Cierta tarde me vi reflejado en un espejo y desde entonces me enamoré perdidamente de mí. Fue el comienzo de interminables coqueteos, guiños y señales. Me fui fiel en todo sentido y me amé como nadie ha amado nunca. Fue un asunto de piel, amarme, era cosa fácil, imaginé que duraría toda la vida, no importando las distancias, porque siempre estaría conmigo. A veces me celé por estar profundamente interesado de alguien y fueron noches de pesadilla las que pasé, recriminándome e insultándome por estas infidelidades que aparecían de tanto en tanto, para oscurecer este romance.
Me amé demasiado, tanto como a nadie había amado. Me veneré, me idolatré y por lo mismo, me desprecié, varias veces terminé conmigo y me reconcilié con pasión desmedida.

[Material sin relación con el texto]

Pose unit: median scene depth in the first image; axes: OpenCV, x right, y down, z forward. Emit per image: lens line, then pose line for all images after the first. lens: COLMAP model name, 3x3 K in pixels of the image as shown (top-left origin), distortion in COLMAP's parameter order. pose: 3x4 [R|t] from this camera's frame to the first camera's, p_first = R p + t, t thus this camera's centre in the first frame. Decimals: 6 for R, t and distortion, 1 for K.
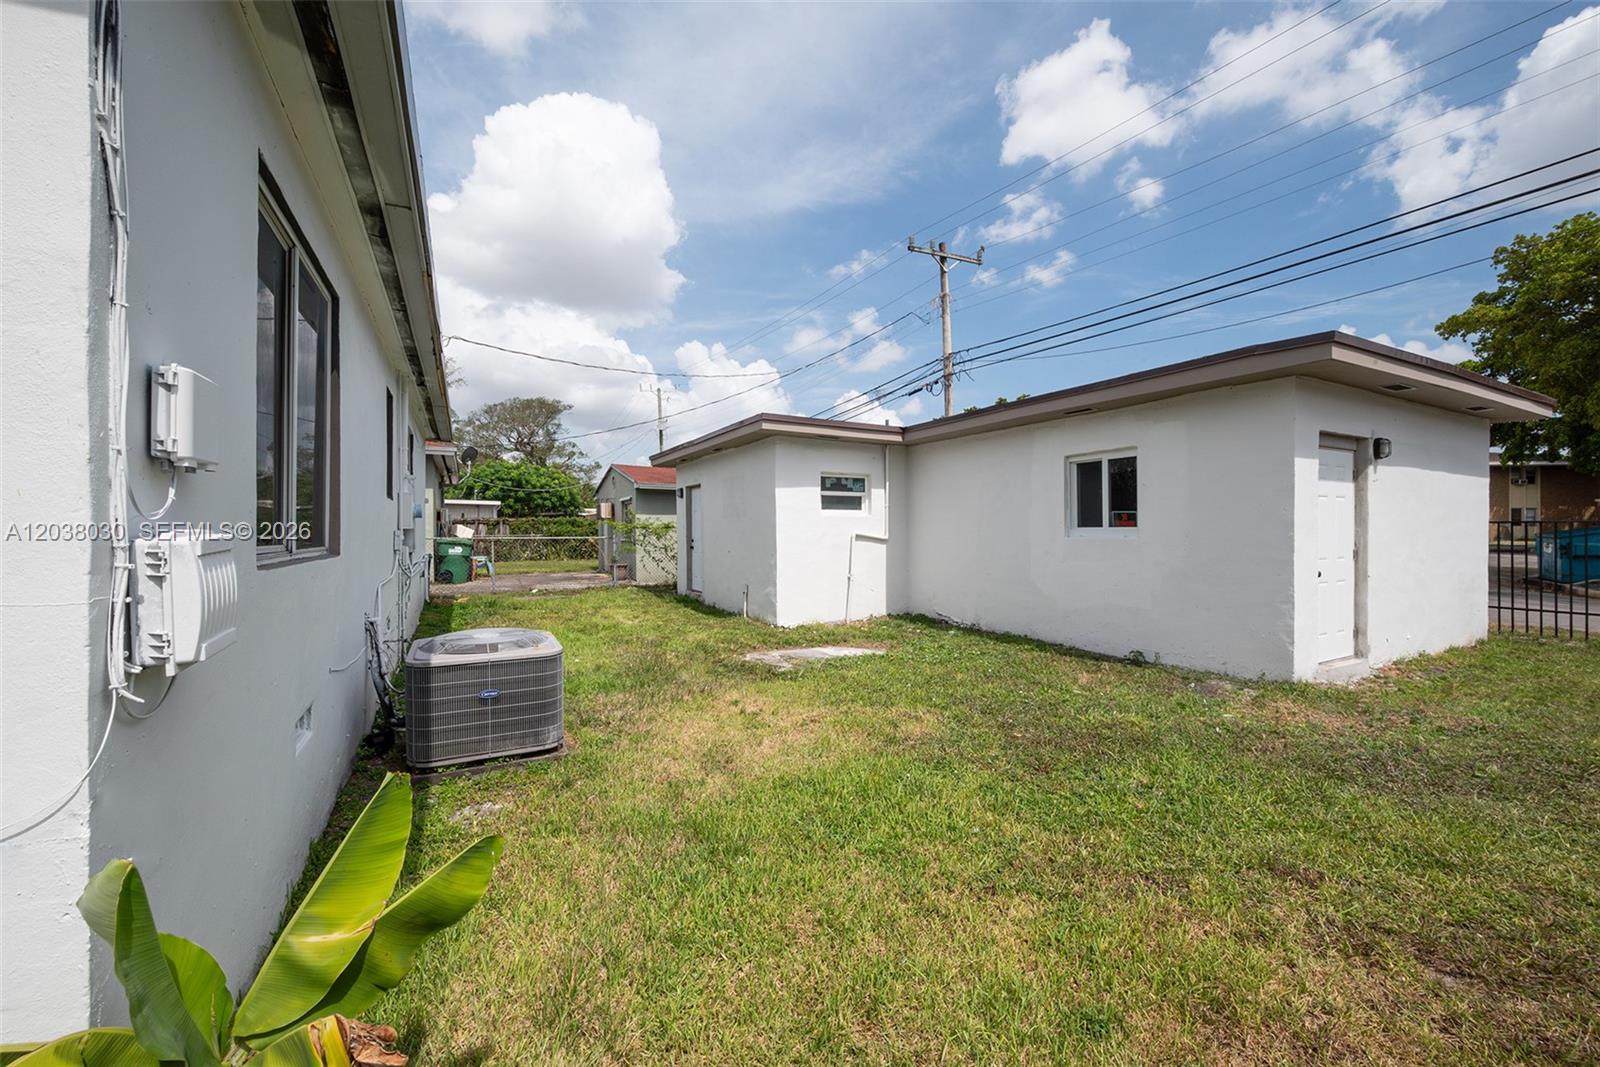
lens RADIAL K [[630.5, 0, 788.8], [0, 630.5, 528.8], [0, 0, 1]] dist [-0.002231, -0.000144]
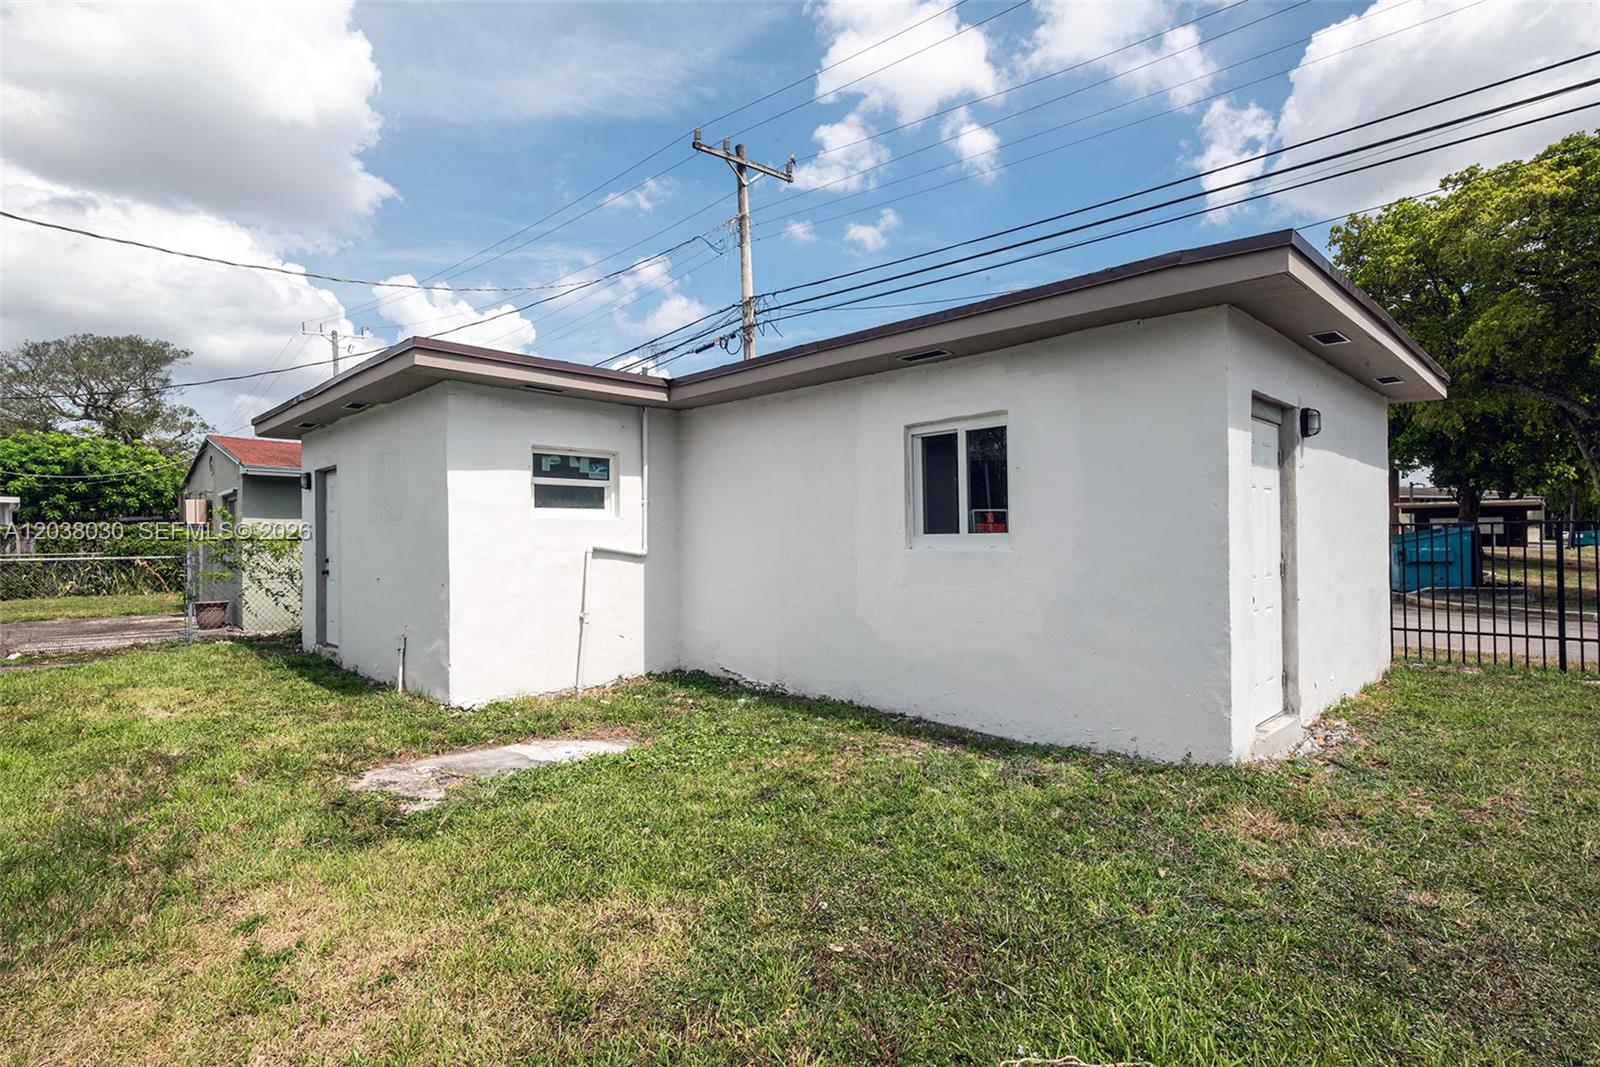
lens RADIAL K [[806.0, 0, 799.5], [0, 806.0, 532.3], [0, 0, 1]] dist [-0.003389, -0.001146]
pose [[0.956412, -0.005020, 0.291977, 0.066861], [0.007407, 0.999948, -0.007071, 0.000623], [-0.291926, 0.008926, 0.956399, 0.176149]]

Pero, tanto amor, tanta voracidad de los sentidos, tanta entrega, provocan, a menudo, un hastío visceral. Esto no lo captamos hasta que nos damos cuenta que el ser amado, ya no lo es tanto. Comenzamos a visualizar sus pequeños defectos, sus insoslayables vicios, todo ello, marcado por la rutina que decolora y empobrece cada aspecto de ese deslumbramiento.
Y ya no fue una fiesta contemplarme en el espejo y guiñarme un ojo, se acabaron las caricias y las palabras de halago. Mi despecho fue una cruel herida que sangró a raudales, mas, de esa sangre no bebí ni una sola gota.
Pasaron muchos años de alejamiento mutuo, no intenté hacer las paces porque para mí, yo había muerto.
Hasta que un día me miré al espejo y allí estaba, solemne y desencajado, pero con aquella luz en los ojos que parecía imantarme. Entonces me dije que esa luz era mi perdición y me arrojé a mis brazos y me acaricié y me rasguñé hasta hacerme daño. Luego salí al patio conmigo y arrebujado en mí, contemple la bella luz de la luna.